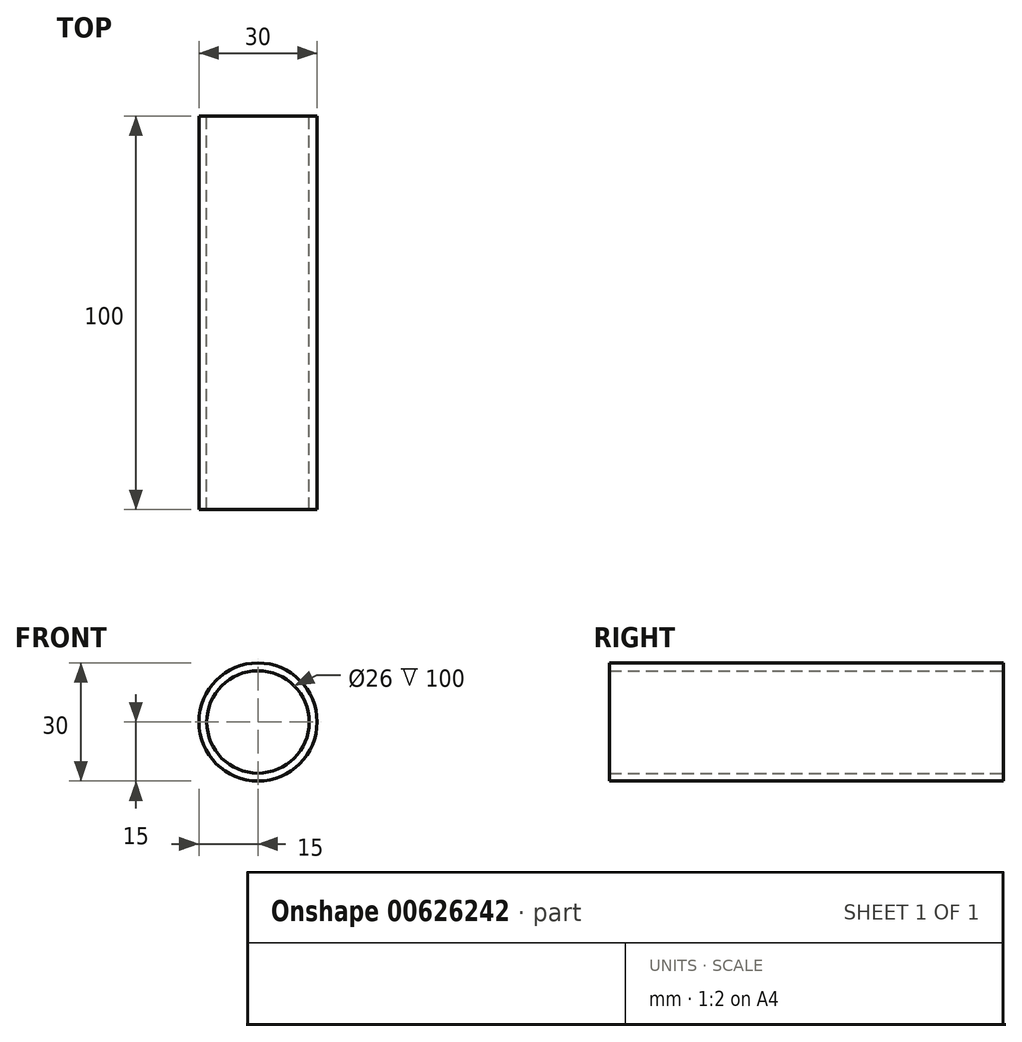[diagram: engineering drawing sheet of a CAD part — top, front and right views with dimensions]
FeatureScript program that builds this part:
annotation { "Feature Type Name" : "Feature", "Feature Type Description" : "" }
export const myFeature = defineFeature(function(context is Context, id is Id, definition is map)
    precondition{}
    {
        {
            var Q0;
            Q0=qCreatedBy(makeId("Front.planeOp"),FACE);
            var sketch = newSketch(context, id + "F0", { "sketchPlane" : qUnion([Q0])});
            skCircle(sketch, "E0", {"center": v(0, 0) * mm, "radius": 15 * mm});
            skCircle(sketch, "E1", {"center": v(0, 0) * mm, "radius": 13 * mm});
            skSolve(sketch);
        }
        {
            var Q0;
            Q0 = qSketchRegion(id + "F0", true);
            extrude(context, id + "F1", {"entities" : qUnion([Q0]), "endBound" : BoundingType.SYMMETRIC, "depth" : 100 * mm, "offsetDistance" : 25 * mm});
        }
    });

=====

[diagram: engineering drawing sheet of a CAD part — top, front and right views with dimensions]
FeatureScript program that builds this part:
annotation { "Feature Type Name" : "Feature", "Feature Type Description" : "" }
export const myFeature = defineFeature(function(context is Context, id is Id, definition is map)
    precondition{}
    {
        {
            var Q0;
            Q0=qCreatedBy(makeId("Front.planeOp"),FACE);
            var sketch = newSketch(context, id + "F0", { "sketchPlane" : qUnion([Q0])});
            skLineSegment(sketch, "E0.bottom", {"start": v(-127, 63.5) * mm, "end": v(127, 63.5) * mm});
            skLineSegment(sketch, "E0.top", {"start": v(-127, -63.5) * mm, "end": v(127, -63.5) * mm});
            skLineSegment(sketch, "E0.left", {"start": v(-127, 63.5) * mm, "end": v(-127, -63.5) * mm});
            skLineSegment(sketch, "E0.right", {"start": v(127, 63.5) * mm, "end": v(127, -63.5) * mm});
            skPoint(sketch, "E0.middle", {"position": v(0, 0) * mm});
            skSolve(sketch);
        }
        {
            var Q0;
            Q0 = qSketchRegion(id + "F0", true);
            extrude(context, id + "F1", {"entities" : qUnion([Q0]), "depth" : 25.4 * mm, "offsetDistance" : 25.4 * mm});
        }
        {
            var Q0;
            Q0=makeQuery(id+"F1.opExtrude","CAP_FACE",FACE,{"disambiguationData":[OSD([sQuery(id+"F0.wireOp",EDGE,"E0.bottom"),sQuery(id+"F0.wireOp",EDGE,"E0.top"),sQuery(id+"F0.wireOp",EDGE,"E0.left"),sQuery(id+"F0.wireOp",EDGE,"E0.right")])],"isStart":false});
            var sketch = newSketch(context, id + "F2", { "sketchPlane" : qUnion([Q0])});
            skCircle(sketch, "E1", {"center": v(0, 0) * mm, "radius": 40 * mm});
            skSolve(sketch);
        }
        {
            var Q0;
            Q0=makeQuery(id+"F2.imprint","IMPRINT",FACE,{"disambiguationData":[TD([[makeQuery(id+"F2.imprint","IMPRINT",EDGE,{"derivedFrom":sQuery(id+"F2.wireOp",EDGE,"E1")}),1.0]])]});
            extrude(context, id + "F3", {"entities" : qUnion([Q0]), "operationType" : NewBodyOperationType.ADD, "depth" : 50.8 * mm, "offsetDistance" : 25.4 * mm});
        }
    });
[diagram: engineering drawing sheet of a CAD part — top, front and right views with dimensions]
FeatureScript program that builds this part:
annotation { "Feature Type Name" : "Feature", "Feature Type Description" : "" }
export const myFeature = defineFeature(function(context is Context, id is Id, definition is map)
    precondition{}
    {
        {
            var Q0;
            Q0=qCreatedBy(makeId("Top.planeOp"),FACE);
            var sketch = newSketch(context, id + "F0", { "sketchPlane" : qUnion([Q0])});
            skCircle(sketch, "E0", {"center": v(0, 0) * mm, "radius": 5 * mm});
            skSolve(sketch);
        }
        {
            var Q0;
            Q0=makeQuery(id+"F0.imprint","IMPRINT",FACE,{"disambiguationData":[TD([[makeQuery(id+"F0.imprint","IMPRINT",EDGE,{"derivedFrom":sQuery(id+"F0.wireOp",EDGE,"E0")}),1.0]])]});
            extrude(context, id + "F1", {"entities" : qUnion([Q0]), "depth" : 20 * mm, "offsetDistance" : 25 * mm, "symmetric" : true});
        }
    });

=====

> [PROBLEM DETAILS]: Locate each line in the material above that contains the string "center", and copy those lines out in full.

> [FULL OUTPUT]:
            skCircle(sketch, "E0", {"center": v(0, 0) * mm, "radius": 15 * mm});
            skCircle(sketch, "E1", {"center": v(0, 0) * mm, "radius": 13 * mm});
            skCircle(sketch, "E1", {"center": v(0, 0) * mm, "radius": 40 * mm});
            skCircle(sketch, "E0", {"center": v(0, 0) * mm, "radius": 5 * mm});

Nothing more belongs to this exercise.